Recently I taught on Colossians 2:16-17 [1] and we talked about the relationship between the Christian and the law. What I wanted to do was to point out that the issue of the Sabbath is important and is handled in different ways by Bible believing Christians. For me that opened the question of how we understand the relationship between the Christian and the Law.  I decided to do some broad overviews. Here’s what I presented.


The law is for Israel not the Church. Israel and the Church are two different entities in God’s program. Israel is under the Law, the Church is under the grace. If something from the Old Testament is not repeated in the New Testament, it is not part of the New Covenant. When Israel rejected Jesus, God turned to the Gentiles to make the Jews jealous. God is not done with Israel; the Church age is a pause or parenthesis in God’s work with Israel after which he will once again deal with Israel. When revival comes to the Jewish people, they will return to the Law but in many ways it will be ceremonial. When Dispensationalism reads Colossians 2:16-17, they see a vindication of their system. The Sabbath is part of the Law and should not be observed by Gentiles.

New Covenant Theology (NCT) isn’t a new version of Covenant Theology, it is a theology that focuses most strongly on the New Covenant. Stresses the supremacy of the New Covenant. The Law was fulfilled in Jesus and we are now under the Law of Christ. Jesus articulated the supersession of the Old Covenant law in the Sermon on the Mount. The Ten Commandments passed away with the Old Covenant. Like Dispensationalism, if a command is not repeated it is not binding so NCT sees Colossians 2:16-17 as an affirmation that the Sabbath is not part of the New Covenant.

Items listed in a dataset
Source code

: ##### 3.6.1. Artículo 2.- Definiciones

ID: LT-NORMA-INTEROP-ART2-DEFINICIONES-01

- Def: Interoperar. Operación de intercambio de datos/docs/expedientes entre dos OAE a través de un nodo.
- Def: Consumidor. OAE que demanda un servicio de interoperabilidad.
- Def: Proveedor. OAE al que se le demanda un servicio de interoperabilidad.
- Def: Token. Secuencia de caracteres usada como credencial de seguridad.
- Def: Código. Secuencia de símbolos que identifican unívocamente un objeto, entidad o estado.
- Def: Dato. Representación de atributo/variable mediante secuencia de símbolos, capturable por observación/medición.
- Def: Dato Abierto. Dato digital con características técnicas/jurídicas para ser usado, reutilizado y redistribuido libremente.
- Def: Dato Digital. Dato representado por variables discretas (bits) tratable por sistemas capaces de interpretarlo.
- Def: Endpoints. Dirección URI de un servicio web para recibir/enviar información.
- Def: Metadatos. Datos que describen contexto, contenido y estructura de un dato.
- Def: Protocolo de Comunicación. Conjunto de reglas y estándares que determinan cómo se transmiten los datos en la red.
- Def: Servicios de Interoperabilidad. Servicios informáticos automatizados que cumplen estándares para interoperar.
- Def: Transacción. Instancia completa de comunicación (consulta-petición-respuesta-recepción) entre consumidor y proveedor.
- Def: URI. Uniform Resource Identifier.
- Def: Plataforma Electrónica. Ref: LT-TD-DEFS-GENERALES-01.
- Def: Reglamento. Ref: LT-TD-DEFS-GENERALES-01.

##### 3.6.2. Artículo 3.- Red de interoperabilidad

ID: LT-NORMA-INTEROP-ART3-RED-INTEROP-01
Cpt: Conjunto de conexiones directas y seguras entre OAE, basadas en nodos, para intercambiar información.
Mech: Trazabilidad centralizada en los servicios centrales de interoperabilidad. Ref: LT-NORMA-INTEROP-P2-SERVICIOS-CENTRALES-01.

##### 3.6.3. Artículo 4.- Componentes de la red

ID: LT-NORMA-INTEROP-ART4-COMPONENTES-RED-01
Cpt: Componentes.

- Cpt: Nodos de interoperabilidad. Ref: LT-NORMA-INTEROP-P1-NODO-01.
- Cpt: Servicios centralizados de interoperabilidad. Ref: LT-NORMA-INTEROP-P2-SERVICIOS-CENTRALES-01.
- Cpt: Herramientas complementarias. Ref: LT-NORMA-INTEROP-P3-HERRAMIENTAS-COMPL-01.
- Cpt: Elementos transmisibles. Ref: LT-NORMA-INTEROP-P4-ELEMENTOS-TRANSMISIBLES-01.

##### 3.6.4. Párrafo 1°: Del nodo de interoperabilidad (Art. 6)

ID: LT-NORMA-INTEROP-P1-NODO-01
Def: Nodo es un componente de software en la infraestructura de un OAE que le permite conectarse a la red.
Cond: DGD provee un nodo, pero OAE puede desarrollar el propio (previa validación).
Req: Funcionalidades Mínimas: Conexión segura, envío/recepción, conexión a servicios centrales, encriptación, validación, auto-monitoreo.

Work order A: List every named theological system mentioned in the overview of Christian views on the law.
Work order B: Resume the overview of Christian views on the law, picking up after its final sentence.

Exercise response A: Dispensationalism, New Covenant Theology (NCT), Covenant Theology

Exercise response B:
Covenant Theology (CT) recognizes that God relates to mankind in covenants. In the garden, Adam and Eve were in covenant with God and they broke it. After the fall, God instituted a new covenant, the Covenant of Grace whereby he promised a savior to humanity. All of the covenants after that were administrations of that Covenant of Grace therefore there is unity between the covenants. What is not repealed or fulfilled in the Law is still binding. The Ten Commandments are part of God’s moral law, the law written on people’s hearts and is therefore applicable always. When CT reason Colossians 2:16-17, they see the Sabbath here not as the weekly Sabbath instituted at creation but in conjunction with the feasts and New Moons. In the ceremonial part of the law, there were additional Sabbaths that went with specific days. Those were a shadow of Christ.

What I said in the end was that whatever comes to us by way of rule or law comes to us through Jesus. So we don’t simply pick up the Sabbath rules from the law of Moses and directly apply them in the New Covenant. There is a Sabbath for God’s people but that doesn’t mean it looks just like it did in all the other covenants.